The Phi Beta Kappa Society is the oldest and most venerated academic honor society in the United States. It dates back to 1776, its first chapter created on the campus of The College of William and Mary, which is where my mother, father, oldest brother and I sat on that day in the spring of 1978. This particular gathering was to celebrate the new members from that year’s class. When the doors opened and the honor graduates walked through them, my middle brother, Brian, led the way. I tried but I could not see the look on the face of the woman who sat in front of us. She was no longer stealing glances. To this day, I still wish I could have seen what the vision of my brother, at the head of all the white students, did to her.

Brian was the only black William & Mary student in the room that day. It was an extraordinary moment when we stood with two of the Society’s officers and one smiled as he said the words, We want you to know that Brian is the first of his kind in the history of the college to receive this honor. Even though he didn’t seem to know how to refer to us, which created a little awkwardness, they chatted amiably, shook all of our hands and at that moment, at least in that room, we were looked upon as a family of intellectual equals. None of us ever looked back.
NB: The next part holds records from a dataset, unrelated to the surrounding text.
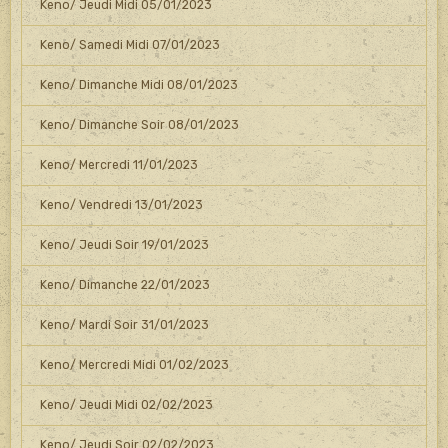
Keno/ Jeudi Midi 05/01/2023
Keno/ Samedi Midi 07/01/2023
Keno/ Dimanche Midi 08/01/2023
Keno/ Dimanche Soir 08/01/2023
Keno/ Mercredi 11/01/2023
Keno/ Vendredi 13/01/2023
Keno/ Jeudi Soir 19/01/2023
Keno/ Dimanche 22/01/2023
Keno/ Mardi Soir 31/01/2023
Keno/ Mercredi Midi 01/02/2023
Keno/ Jeudi Midi 02/02/2023
Keno/ Jeudi Soir 02/02/2023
Brian’s achievement instantly provided me with a determined confidence to continue my dreams of success in college and beyond.

Richard, an exceptional student, had graduated the year before from Old Dominion University with a degree in Physics. He would become a nuclear engineer and eventually Site Vice President of the Surry Nuclear Power Plant. At one point in time, he was the only African-American in charge of and running a nuclear power plant in the United States.

Brian became a world-renowned religious scholar with 15 published books to his name. His title, Revelation: A Commentary, was named by The Academy of Parish Clergy as the best reference book of 2009. His most recent, Invasion of the Dead, was included in the Academy of Parish Clergy’s Top 10 Books for 2014. He is now presiding as the first African-American President of the Union Presbyterian Seminary in Richmond, VA. Years later, when my daughter visited William and Mary as a prospective student, she would find his name and its historical significance on a brochure and swell with pride.

And then there is me. On that day back in 1978, I was a journalism student at Virginia Commonwealth University in Richmond, boosted by an academic scholarship from one of Smithfield’s meat packing companies. I would go on to become an Emmy award-winning television director and like my brother, an award-winning author. At one time I was the only African-American director at all of NBC News. I am happy to say that is no longer the case.

Many years after that remarkable day, just after helping my daughter, Julia, get settled in her freshman dorm, I took a walk. I found a quiet place where I could call home. My mother answered the phone. I said, Mama, you know where I am right now? I am standing on the grounds of Princeton University. After all the years of hard work you two put in. After staying the course. After fighting so hard for that dream, you have made it to the Ivy League. You both did this. She would not be here were it not for you.

She cried. And so did I.

I did finally respond to the young woman who questioned our story. I was saddened by the fact that she believed it impossible for one African-American family to produce three successful children. I offered her proof. Luckily, they’d put me in a classroom with a computer so that I could have them Google my brother Brian, because in my heart of hearts, on that fateful day in that splendid room at William and Mary, he made my parents’ dream real for me, he gave me hope, and he brought to life something my parents had always said. No one is better than you. No one is smarter than you, no matter what their color might be. Go out there and prove it.

It is the truth that we did, I told the students. It is also the truth that you can.